4 Anak Tergulung Ombak Pantai Pandansimo Bantul

4 Anak Tergulung Ombak Pantai Pandansimo Bantul

- detikNews
Minggu, 30 Sep 2012 22:01 WIB
Bantul, - Empat bocah tergulung gelombang laut selatan saat berwisata di Pantai Pandansimo Baru desa Poncosari kecamatan Srandakan Bantul DIY. Dalam peristiwa yang terjadi pada Minggu (30/9/2012) siang itu dua anak berhasil diselamatkan sementara satu anak ditemukan tewas dan seorang lainnya hilang.

Dua anak yang berhasil diselamatkan dari peristiwa maut itu masing-masing Dita Setiawan (13) dan Firdaus (13). Keduanya adalah warga dusun Bendan desa Tirtomartani kecamatan Kalasan Sleman. Sedangkan satu korban meninggal adalah Ivan Jamitri siswa Kelas III SD Kanisius Ekperimantal Mangunan Kalitirto Berbah kabupaten Sleman.

"Usai dilakukan identifikasi oleh Polres Bantul, Ivan Jamitri langsung diantar kerumah duka di Kalasan.
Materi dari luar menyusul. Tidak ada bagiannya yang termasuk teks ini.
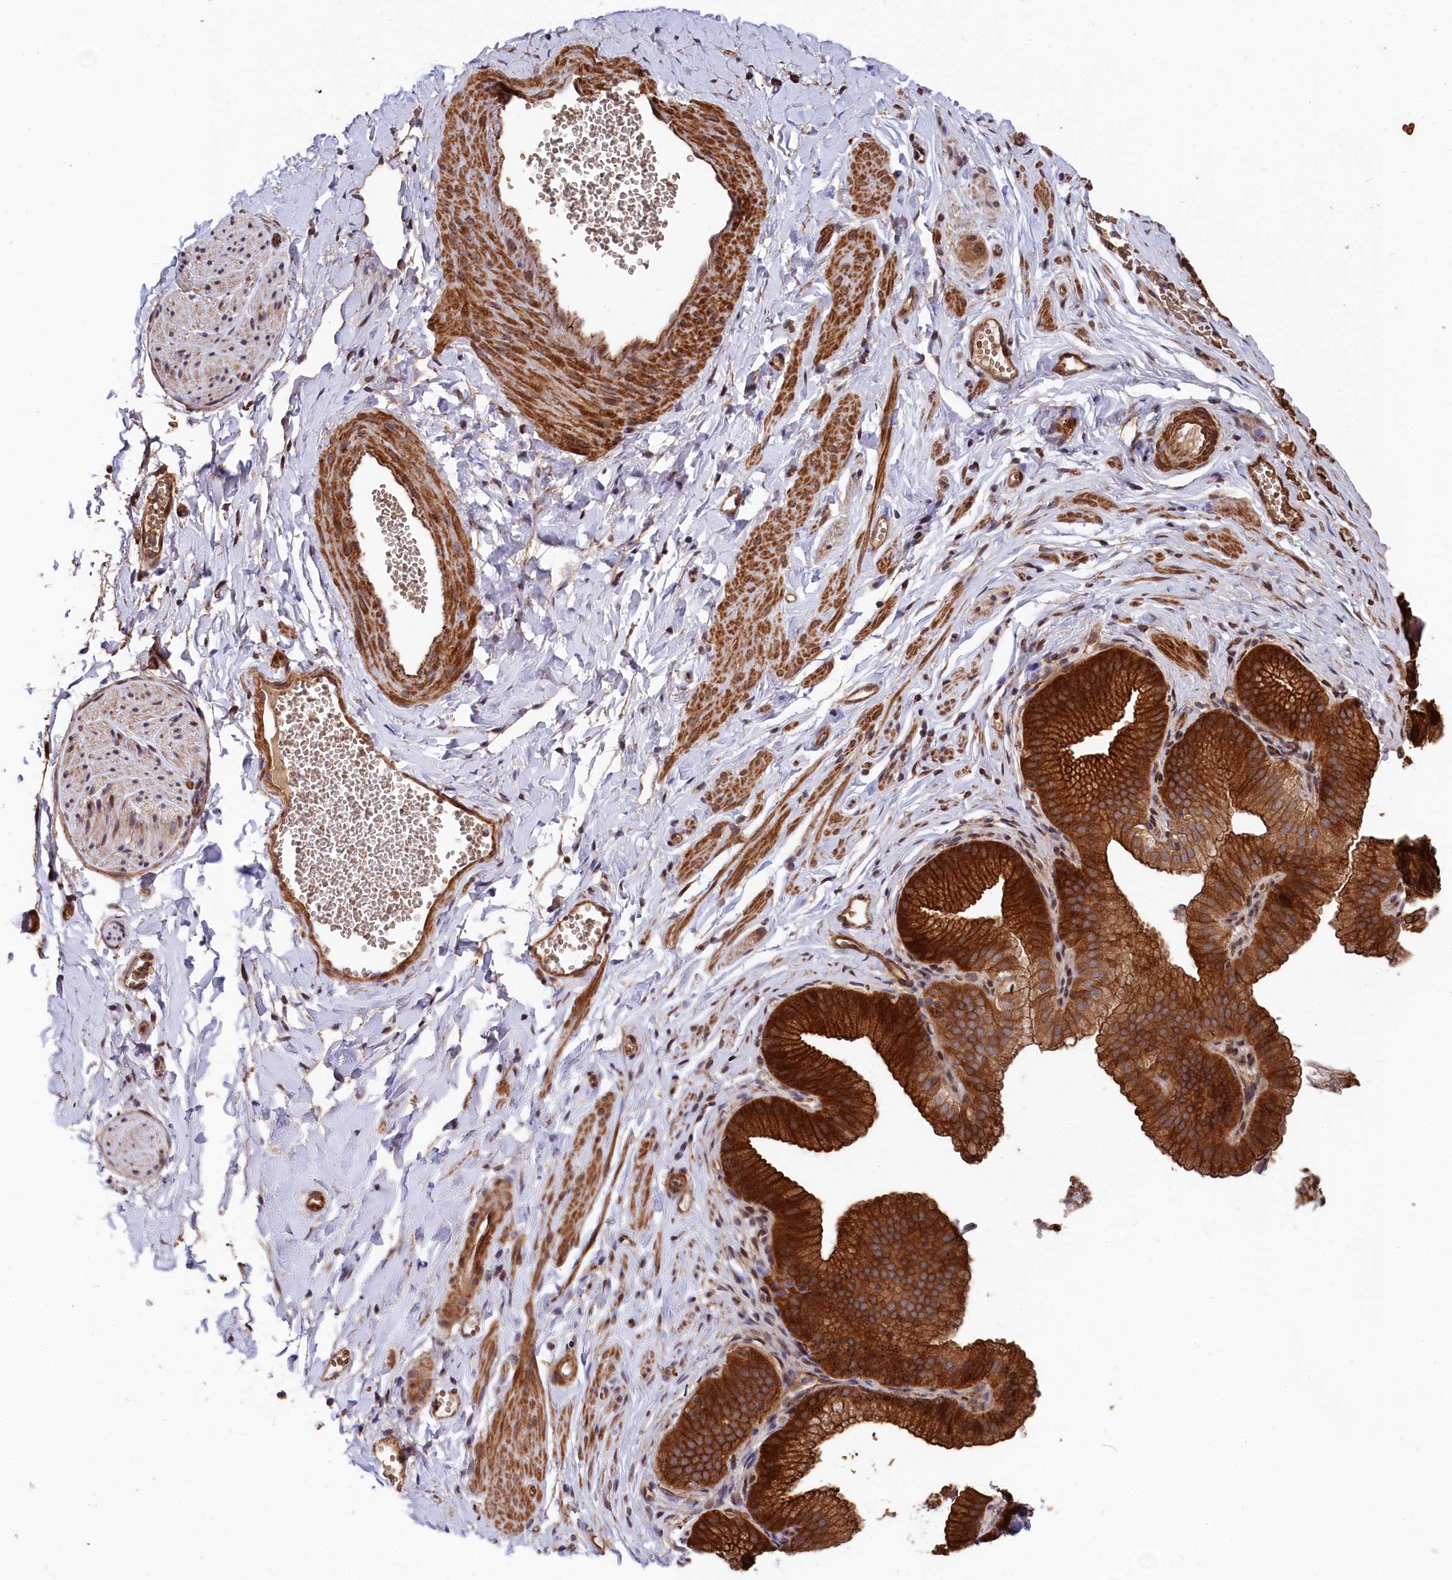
{"staining": {"intensity": "strong", "quantity": ">75%", "location": "cytoplasmic/membranous"}, "tissue": "adipose tissue", "cell_type": "Adipocytes", "image_type": "normal", "snomed": [{"axis": "morphology", "description": "Normal tissue, NOS"}, {"axis": "topography", "description": "Gallbladder"}, {"axis": "topography", "description": "Peripheral nerve tissue"}], "caption": "Human adipose tissue stained with a brown dye reveals strong cytoplasmic/membranous positive staining in about >75% of adipocytes.", "gene": "TNKS1BP1", "patient": {"sex": "male", "age": 38}}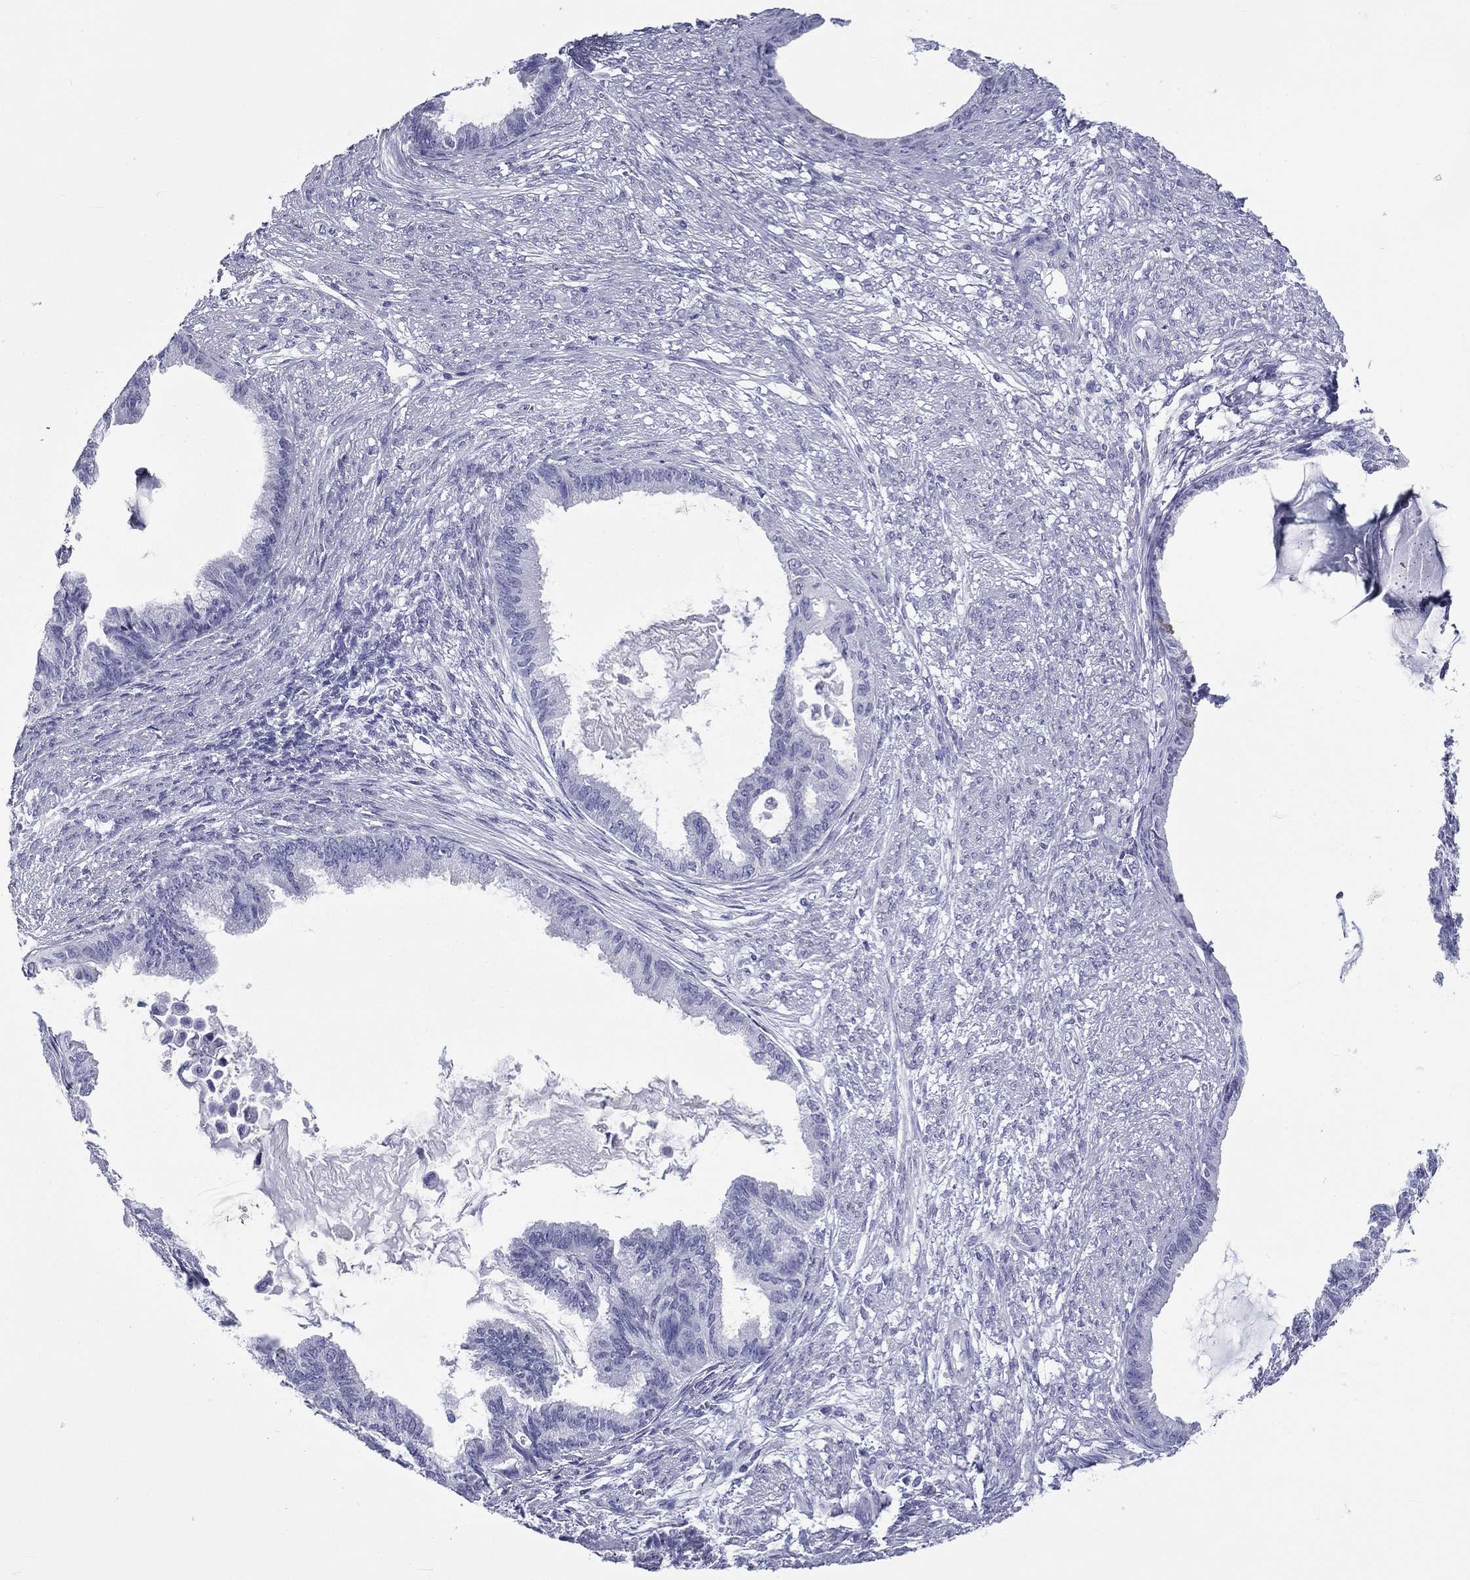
{"staining": {"intensity": "strong", "quantity": "<25%", "location": "cytoplasmic/membranous"}, "tissue": "endometrial cancer", "cell_type": "Tumor cells", "image_type": "cancer", "snomed": [{"axis": "morphology", "description": "Adenocarcinoma, NOS"}, {"axis": "topography", "description": "Endometrium"}], "caption": "Strong cytoplasmic/membranous staining for a protein is appreciated in about <25% of tumor cells of endometrial adenocarcinoma using IHC.", "gene": "DNALI1", "patient": {"sex": "female", "age": 86}}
Tapi masih ada satu yang belum ditemukan yakni Niki Prihatin (13) warga Kalasan juga", kata Koordinator Wilayah IV Pantai Samas Pandansimo Subardi.

SCROLL TO CONTINUE WITH CONTENT

Subardi menyatakan peristiwa bermula saat rombongan tiba di pantai Pandansimo Baru sekitar pukul 11.WIB. Sejumlah anak-anak yang turut dalam rombongan selanjutnya bermain air di bibir pantai. Tiba-tiba saja datang ombak besar dan menyeret anak-anak hingga ke tengah.

"Saat itu memang ombak sedang pasang jadi mereka langsung terbawa ketengah. Untung saja ada nelayan (pantai) Depok yang sedang melaut di sekitar situ dan melakukan pertolongan. Tapi karena hanya 2 perahu sementara korban terpencar, hanya dua yang bisa diselamatkan", terang Subardi.

Meski keempat anak yang terseret ombak berasal dari Kalasan Sleman namun Ivan Jamitri yang ditemukan tewas tidak datang dalam satu rombongan. Menurut Sabar Muryanto (44) salah satu warga Bendan, saat rombongan tiba sudah banyak anak-anak yang bermain ditepian pantai.

"Kalau yang meninggal itu (Ivan) bukan dari rombongan kami. Kalau rombongan Bendan tiba disini baru sekitar 10-15 menit dan anak-anak rombongan kami langsung ikut bermain di air bersama anak-anak lain. Saya sendiri tidak tahu bagaimana itu terjadi karena tiba-tiba orang-orang berteriak ada yang terseret ombak", kata Sabar.

Hingga Minggu sore proses pencarian korban Niki Prihatin masih terus dilakukan dengan menyusuri bibir pantai. Tim SAR tidak bisa melakukan penyisiran ketenga laut karena terkendala gelobang pasang.